● Your goal
Rewrite the forum thread about customizing a fountain pen, starting with "Do a search" and going on through "Laubscher at Lazerlinz.", with "water decals" replaced by "waterslide decals".

● Text shown
Content starts

# I need your help with some customization



## dustmaker (Nov 17, 2009)

I got my first fountain pen order and I am very excited, but I am also relatively new to this and need some help.  My customer has ordered a Jr. Statesman in Brazilian Rosewood and wants some icons placed around the cap; see attached image.  What is the best way to do this?  I have thought about trying woodburning, but I don't know if my artistry is up to par...I guess I could practice on some scrap.  What about engravers, can they do this sort of free hand work?  Anyone on the forums that can do this for me?  Any and all advice is greatly appreciated!


----------



## BigguyZ (Nov 17, 2009)

dustmaker said:


> I got my first fountain pen order and I am very excited, but I am also relatively new to this and need some help.  My customer has ordered a Jr. Statesman in Brazilian Rosewood and wants some icons placed around the cap; see attached image.  What is the best way to do this?  I have thought about trying woodburning, but I don't know if my artistry is up to par...I guess I could practice on some scrap.  What about engravers, can they do this sort of free hand work?  Anyone on the forums that can do this for me?  Any and all advice is greatly appreciated!



Do a search for water decals.  You can buy sheets of testors decal paper that will allow you to print pictures/ designs with your bubble jet printer.  Then you apply the decal, and seal in under your CA finish.

That, or pay someone to laser engrave.  

I wouldn't try the burning or hand carving, IMHO.


----------



## cbatzi01 (Nov 17, 2009)

I would recommend email Ken Nelson at Kallenshaan Wood, or Constant Laubscher at Lazerlinz.  

Ken has always done great work for me.  I haven't tried Constant, but he gets a lot of positive reviews.  

Hope that helps!
Chris


----------



## workinforwood (Nov 17, 2009)

Those are super simple images.  Turn the pen super close to finished size. Put some carbon paper on the pen and trace the images on wherever you want them.  Then use a little carbide rotary bit and cut out the lines.  Gentle soft cuts is all you need.  A dental bit will get those really fine details.  Spray a quick coat of polyurethane over the pen.  When that dries, take some black inlace and fill in the cuts.  When that dries, re-spin the pen the rest of the way to size and apply your finish.  It's cheap, it's easy and it's satisfying to do it all yourself!


----------

Content ends

(Stored data entries)

Content starts

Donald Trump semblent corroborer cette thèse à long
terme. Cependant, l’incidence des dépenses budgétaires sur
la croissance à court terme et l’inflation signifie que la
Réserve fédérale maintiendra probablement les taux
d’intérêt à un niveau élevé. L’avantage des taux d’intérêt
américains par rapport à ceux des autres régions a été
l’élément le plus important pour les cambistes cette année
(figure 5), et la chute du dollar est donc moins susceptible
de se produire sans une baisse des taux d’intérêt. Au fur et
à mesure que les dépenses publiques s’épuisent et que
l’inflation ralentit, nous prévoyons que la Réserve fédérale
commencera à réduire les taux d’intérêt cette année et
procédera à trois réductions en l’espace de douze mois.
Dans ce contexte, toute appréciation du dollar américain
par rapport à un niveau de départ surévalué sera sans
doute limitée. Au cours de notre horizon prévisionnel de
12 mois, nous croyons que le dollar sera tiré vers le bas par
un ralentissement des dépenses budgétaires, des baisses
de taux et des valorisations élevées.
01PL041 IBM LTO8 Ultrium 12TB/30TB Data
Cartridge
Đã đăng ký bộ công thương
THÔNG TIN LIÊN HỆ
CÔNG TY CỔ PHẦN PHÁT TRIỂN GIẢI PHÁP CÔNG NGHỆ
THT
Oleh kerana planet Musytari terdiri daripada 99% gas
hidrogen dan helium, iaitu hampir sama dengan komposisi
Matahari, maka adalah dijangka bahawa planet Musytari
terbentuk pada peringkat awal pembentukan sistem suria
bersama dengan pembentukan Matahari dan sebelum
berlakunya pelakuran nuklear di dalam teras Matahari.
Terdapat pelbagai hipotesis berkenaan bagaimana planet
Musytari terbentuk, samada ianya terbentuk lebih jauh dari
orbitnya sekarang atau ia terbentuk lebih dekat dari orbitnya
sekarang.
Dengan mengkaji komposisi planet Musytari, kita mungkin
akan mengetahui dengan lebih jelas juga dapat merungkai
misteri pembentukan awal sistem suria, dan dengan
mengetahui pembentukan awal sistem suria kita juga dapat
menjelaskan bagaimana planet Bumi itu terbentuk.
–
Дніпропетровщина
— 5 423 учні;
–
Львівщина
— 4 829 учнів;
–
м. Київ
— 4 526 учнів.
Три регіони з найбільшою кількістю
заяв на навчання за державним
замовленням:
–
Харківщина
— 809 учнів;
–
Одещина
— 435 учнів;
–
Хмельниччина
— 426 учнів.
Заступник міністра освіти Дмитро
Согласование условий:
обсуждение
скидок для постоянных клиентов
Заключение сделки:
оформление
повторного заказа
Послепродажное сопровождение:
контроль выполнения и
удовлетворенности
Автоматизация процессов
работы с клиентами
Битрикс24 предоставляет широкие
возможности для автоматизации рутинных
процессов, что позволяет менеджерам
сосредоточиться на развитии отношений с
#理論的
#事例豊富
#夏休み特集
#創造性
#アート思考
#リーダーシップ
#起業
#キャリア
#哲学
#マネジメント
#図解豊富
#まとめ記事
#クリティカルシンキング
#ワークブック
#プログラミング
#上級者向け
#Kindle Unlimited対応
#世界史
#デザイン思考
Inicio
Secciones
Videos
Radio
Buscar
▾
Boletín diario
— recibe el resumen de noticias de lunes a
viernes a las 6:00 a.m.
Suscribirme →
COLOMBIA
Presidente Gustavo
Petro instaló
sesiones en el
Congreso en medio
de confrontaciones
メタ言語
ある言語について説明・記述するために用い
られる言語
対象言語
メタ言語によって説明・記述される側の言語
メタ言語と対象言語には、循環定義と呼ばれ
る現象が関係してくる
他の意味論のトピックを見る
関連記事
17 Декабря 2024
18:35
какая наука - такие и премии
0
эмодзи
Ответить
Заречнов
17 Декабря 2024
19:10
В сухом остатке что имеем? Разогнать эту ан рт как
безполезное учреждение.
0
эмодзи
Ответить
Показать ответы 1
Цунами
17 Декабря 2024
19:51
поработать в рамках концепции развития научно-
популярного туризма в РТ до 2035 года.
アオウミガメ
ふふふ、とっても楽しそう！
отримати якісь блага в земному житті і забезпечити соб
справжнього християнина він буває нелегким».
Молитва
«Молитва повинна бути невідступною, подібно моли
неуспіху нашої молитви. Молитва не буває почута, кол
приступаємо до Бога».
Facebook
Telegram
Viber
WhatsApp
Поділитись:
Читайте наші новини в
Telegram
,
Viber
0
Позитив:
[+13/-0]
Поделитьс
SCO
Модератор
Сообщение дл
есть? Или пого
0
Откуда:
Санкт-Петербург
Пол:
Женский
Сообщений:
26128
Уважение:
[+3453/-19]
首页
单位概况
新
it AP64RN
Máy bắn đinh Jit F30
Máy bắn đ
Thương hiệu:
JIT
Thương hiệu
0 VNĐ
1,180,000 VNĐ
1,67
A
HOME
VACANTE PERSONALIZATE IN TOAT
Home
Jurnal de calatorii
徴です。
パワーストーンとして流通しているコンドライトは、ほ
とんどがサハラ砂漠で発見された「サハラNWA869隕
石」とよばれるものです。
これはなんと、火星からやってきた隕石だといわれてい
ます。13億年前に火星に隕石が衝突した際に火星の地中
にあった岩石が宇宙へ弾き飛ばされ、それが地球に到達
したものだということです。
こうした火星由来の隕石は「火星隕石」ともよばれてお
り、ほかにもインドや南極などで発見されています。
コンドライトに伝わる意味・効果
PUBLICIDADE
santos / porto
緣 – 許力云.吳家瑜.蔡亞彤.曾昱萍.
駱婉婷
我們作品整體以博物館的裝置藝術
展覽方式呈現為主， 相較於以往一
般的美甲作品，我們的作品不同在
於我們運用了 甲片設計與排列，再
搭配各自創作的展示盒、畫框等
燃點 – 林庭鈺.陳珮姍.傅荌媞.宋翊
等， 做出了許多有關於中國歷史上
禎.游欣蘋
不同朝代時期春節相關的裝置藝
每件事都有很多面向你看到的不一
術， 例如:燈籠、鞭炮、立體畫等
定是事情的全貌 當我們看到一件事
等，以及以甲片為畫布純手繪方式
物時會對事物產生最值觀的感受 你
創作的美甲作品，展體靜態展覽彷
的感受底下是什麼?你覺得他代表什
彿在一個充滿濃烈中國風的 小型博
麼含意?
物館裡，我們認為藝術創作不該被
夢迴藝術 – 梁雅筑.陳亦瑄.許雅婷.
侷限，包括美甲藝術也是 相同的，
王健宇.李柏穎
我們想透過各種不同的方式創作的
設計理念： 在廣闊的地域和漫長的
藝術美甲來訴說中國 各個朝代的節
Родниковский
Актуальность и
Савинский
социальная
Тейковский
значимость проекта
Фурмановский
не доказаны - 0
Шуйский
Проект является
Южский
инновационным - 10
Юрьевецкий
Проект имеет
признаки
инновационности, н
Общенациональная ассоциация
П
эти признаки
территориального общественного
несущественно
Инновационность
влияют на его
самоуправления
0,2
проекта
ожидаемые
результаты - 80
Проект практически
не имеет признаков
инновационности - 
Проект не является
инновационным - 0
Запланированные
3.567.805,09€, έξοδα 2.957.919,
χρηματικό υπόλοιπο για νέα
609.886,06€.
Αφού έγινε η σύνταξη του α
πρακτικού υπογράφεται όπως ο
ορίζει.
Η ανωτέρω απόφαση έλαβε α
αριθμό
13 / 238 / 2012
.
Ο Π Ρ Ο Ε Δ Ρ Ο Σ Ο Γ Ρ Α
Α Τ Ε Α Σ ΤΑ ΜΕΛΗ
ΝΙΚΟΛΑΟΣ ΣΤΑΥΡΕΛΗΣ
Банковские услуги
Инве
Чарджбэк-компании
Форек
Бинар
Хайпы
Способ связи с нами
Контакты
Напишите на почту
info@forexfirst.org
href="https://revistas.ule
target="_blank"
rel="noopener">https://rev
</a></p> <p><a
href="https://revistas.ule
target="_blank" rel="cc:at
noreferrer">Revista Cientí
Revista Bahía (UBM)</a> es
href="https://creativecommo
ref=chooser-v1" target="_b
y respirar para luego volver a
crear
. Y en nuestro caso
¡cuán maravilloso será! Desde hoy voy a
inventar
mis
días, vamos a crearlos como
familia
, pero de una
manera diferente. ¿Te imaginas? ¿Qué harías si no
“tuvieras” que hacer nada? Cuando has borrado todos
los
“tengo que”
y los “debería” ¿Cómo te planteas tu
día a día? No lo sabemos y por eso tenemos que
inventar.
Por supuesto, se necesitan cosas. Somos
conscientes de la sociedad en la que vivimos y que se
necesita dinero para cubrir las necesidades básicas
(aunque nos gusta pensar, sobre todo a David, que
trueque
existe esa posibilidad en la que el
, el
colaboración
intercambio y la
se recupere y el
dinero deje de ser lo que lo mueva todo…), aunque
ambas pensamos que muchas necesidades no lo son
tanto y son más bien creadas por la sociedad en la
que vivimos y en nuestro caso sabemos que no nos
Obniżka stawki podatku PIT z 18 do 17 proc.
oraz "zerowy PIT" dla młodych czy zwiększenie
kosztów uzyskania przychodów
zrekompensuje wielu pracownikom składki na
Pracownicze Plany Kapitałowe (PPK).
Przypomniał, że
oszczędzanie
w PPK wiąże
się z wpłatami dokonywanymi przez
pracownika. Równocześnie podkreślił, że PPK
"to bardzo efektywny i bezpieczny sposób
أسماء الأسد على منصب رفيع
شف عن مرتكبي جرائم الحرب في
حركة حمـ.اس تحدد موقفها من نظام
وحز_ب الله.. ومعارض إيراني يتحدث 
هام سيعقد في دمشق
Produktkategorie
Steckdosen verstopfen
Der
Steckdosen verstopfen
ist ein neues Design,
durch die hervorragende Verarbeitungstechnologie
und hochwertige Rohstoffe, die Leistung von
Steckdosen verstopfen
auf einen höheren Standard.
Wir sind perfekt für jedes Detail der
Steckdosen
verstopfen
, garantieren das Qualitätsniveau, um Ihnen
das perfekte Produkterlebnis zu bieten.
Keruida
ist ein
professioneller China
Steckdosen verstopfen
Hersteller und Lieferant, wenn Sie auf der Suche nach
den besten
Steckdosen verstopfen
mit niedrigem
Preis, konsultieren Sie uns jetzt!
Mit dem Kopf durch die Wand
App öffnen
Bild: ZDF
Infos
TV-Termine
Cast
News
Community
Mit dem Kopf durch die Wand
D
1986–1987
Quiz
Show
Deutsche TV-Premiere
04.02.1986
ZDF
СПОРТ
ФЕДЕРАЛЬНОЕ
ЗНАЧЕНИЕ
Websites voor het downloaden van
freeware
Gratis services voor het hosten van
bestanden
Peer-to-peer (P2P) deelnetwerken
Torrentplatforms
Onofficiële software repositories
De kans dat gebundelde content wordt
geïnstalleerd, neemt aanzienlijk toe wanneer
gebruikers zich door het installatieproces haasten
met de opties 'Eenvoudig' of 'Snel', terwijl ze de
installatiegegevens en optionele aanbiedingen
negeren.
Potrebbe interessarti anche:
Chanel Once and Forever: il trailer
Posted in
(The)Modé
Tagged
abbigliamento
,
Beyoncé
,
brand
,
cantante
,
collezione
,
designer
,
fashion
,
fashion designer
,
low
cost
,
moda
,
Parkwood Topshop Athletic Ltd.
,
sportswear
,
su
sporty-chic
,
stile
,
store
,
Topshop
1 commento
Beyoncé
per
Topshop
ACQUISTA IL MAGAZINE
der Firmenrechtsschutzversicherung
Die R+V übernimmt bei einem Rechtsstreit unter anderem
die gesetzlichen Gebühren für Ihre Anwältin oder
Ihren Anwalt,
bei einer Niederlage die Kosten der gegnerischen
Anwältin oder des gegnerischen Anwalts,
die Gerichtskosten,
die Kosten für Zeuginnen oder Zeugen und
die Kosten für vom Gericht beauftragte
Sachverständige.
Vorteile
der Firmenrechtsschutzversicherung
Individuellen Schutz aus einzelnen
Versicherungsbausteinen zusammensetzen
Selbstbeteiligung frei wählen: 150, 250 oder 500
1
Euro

Content ends

● Problem solution
Do a search for waterslide decals.  You can buy sheets of testors decal paper that will allow you to print pictures/ designs with your bubble jet printer.  Then you apply the decal, and seal in under your CA finish.

That, or pay someone to laser engrave.  

I wouldn't try the burning or hand carving, IMHO.


----------



## cbatzi01 (Nov 17, 2009)

I would recommend email Ken Nelson at Kallenshaan Wood, or Constant Laubscher at Lazerlinz.